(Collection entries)

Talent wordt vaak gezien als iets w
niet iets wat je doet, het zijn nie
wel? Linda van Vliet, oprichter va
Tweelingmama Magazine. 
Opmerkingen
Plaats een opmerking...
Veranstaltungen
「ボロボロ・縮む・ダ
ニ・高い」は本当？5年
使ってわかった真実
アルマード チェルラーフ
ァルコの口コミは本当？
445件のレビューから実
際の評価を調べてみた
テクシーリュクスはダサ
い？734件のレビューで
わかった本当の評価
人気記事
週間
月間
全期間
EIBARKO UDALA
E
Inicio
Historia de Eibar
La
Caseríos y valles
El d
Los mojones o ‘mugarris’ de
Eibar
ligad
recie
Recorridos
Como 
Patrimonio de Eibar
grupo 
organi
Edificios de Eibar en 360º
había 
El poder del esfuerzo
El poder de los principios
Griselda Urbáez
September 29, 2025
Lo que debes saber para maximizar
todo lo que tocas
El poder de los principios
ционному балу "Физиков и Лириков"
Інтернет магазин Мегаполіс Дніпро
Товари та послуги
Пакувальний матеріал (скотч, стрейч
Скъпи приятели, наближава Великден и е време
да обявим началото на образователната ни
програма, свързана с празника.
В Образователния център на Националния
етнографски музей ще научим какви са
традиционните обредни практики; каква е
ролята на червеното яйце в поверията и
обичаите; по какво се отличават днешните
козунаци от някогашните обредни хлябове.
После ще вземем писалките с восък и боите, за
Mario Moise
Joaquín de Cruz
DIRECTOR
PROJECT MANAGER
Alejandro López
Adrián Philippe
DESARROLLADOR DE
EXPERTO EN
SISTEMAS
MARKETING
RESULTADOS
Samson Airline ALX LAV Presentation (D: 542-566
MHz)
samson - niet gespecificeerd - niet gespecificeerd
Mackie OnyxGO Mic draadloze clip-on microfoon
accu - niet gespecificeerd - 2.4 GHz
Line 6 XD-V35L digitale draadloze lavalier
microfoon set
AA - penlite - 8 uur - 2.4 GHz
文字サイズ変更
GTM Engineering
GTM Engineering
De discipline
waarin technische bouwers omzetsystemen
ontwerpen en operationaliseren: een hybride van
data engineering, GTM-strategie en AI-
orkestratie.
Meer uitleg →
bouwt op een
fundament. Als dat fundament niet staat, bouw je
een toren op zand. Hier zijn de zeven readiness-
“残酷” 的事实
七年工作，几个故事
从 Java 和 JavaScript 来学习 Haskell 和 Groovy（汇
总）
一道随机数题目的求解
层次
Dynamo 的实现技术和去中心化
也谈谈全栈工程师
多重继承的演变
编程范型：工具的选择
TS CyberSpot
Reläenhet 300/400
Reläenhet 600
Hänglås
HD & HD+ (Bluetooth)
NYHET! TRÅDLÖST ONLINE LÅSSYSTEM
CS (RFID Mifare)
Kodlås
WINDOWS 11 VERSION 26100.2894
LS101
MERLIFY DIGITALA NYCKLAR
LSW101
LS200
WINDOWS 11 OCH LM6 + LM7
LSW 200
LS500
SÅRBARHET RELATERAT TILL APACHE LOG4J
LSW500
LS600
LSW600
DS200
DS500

Exercise directions: Collect every line in the entries above that contains the string "draadloze". Matching is case-sensitive.

Problem solution:
Mackie OnyxGO Mic draadloze clip-on microfoon
Line 6 XD-V35L digitale draadloze lavalier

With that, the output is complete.